En el evangelio de este domingo el evangelista Juan nos presenta a Jesús desde la boca del Bautista, como prolongación del domingo pasado en el que contemplábamos el bautismo de Jesús.
Y sus palabras suenan a enigmáticas, como en un juego espacio-temporal de presencias y ausencias, de precedencias casi imposibles, de solo agua y de Espíritu que cambia la realidad. Pero, sobre todo, es el testimonio de un creyente.
Creyente confuso como nosotros a veces que va a pedir las credenciales mesiánicas a Jesús desde la cárcel, porque duda y tiene miedo.
Pero también creyente convencido, como nosotros, que sabe desde lo profundo que está delante del Cordero, de aquel que es el único capaz de la más asombrosa maravilla: quitar el pecado del mundo. Y esto no es un simple truco de prestidigitación sacrificial. Es la profundidad entrañable de Dios hecho carne que es capaz de meterse en medio de la oscuridad más tenaz para iluminarla con su luz que come con pescadores, que restaura vidas rotas, que llama a la comunidad a los que ya no pueden creer en la humanidad, que pronuncia nuestro nombre en medio del mar o como jardinero en una tumba impotente porque no puede contener en sí la Vida…

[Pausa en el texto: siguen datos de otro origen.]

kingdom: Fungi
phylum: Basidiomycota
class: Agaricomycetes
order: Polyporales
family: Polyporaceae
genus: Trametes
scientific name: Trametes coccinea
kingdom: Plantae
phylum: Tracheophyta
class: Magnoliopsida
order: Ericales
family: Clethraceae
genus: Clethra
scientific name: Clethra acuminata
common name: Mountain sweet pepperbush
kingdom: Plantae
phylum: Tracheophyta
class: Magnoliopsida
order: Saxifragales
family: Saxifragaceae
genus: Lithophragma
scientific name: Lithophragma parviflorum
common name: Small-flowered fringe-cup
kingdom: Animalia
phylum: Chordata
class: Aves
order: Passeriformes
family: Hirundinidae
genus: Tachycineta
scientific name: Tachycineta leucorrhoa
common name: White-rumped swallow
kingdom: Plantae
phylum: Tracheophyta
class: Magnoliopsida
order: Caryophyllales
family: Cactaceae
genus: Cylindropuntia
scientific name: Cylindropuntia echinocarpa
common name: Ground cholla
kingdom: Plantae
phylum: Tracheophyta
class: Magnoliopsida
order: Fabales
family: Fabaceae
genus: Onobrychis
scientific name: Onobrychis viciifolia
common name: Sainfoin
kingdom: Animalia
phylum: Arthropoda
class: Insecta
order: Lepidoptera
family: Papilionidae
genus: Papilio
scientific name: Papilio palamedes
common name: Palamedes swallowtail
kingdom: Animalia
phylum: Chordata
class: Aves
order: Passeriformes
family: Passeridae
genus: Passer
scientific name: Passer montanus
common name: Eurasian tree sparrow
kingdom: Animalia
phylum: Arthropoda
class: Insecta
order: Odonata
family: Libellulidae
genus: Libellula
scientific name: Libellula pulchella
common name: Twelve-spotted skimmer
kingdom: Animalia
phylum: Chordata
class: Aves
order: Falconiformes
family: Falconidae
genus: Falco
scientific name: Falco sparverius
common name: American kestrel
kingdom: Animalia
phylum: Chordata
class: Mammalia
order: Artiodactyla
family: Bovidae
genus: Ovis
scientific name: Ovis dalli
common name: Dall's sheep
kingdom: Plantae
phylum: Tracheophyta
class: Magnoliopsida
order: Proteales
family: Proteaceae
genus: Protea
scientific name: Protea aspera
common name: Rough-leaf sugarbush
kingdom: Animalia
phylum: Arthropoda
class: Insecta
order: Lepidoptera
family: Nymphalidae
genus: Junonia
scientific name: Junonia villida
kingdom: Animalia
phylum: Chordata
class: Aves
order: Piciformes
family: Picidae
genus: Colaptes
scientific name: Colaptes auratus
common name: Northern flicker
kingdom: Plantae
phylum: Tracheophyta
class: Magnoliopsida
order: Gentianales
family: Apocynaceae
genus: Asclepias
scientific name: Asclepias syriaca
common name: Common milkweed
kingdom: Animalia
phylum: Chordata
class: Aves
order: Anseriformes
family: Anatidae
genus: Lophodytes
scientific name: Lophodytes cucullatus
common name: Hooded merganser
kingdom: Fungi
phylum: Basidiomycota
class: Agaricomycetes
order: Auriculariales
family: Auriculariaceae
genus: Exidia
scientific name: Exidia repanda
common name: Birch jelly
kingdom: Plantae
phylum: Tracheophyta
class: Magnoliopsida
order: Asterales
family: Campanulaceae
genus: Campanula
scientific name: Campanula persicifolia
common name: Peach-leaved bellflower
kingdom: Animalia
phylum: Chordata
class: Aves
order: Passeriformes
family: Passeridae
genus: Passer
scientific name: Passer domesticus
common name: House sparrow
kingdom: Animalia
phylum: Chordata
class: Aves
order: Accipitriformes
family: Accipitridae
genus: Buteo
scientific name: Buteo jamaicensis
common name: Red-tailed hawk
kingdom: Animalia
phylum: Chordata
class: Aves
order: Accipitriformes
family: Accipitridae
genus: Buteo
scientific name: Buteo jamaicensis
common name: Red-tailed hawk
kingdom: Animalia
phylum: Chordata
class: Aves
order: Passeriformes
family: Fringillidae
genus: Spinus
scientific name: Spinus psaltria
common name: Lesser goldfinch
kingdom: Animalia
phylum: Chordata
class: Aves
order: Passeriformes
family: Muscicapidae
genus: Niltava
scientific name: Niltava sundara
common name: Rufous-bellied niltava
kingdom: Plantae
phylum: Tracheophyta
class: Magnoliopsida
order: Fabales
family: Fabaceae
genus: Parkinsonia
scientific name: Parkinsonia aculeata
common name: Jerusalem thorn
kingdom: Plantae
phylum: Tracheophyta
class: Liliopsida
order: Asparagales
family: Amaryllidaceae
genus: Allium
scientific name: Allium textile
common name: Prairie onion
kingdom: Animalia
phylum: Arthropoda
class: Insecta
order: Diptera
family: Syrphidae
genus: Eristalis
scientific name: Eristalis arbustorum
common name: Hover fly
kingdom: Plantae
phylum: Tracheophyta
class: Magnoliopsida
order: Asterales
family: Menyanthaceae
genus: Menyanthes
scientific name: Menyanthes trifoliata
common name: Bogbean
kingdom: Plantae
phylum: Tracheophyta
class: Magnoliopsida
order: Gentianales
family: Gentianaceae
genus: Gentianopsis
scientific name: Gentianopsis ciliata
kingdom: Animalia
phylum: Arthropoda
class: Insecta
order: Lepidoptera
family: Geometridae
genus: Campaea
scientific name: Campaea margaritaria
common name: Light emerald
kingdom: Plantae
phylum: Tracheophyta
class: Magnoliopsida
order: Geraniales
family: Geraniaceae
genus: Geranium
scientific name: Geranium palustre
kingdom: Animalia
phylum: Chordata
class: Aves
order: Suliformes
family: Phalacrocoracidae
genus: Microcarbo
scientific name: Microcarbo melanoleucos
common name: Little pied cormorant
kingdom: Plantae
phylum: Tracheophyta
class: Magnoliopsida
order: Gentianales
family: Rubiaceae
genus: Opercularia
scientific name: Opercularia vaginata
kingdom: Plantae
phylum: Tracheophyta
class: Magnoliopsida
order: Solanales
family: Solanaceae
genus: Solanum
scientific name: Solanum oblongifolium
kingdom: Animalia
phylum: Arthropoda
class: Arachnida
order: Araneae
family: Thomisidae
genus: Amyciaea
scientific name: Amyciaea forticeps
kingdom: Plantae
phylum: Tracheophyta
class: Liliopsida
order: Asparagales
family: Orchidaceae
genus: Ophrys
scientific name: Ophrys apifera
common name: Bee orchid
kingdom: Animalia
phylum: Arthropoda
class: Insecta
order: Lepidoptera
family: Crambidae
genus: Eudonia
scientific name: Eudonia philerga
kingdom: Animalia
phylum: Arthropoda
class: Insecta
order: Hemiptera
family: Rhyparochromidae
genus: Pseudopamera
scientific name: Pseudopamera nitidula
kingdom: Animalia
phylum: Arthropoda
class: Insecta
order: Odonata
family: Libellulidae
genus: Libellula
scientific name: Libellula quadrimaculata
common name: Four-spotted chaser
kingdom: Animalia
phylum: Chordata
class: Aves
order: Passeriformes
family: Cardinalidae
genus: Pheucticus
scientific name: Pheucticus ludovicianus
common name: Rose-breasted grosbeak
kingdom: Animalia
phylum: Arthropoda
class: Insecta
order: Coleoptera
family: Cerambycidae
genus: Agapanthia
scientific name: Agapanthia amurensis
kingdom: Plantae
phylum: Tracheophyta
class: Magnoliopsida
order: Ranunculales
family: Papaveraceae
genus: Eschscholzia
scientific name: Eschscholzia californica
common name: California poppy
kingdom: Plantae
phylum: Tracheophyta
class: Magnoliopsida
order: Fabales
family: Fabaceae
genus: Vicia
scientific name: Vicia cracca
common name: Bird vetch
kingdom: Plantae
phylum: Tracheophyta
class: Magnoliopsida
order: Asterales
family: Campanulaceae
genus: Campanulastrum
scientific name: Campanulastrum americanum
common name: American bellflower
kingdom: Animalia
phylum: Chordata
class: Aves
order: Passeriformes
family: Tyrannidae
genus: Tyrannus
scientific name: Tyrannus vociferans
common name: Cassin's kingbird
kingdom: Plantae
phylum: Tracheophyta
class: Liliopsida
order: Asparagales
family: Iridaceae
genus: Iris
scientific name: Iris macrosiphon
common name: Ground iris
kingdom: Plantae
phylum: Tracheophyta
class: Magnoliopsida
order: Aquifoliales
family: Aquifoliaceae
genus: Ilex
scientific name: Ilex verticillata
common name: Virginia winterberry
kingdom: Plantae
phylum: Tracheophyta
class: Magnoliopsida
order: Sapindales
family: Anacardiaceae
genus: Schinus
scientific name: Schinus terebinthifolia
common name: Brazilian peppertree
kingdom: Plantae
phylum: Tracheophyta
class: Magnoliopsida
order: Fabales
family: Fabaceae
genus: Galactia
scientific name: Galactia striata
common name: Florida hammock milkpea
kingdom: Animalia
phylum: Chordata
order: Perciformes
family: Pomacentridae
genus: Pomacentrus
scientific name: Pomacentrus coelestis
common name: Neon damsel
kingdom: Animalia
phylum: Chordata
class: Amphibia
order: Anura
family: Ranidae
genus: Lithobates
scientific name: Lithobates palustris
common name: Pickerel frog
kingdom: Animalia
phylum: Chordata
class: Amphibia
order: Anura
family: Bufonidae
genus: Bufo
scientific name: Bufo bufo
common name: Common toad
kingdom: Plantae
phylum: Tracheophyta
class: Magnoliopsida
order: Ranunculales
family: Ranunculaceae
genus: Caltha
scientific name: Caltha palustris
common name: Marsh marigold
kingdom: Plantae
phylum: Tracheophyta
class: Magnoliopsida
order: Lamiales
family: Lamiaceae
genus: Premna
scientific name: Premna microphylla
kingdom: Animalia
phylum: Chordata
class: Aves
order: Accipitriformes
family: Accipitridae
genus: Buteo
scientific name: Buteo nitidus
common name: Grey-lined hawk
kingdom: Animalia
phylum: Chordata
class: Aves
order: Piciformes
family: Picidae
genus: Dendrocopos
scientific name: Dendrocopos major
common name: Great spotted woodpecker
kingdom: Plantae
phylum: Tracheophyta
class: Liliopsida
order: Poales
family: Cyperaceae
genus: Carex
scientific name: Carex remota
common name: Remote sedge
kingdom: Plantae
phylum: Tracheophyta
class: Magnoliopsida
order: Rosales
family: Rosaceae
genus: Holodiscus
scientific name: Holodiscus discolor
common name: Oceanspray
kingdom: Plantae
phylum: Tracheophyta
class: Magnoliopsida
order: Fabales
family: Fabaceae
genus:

El Cordero que en el momento penúltimo (el último y definitivo es la resurrección) no abre la boca ante las acusaciones y venganzas mezquinas porque ya lo había dicho todo con el bien que había regalado a aquellos que no podían acceder a él porque estaban privados de Dios oficialmente.
Juan creyente, entre luces y sombras, pero convencido de que está ante ese Cordero que es el único Pastor de todas las misericordias.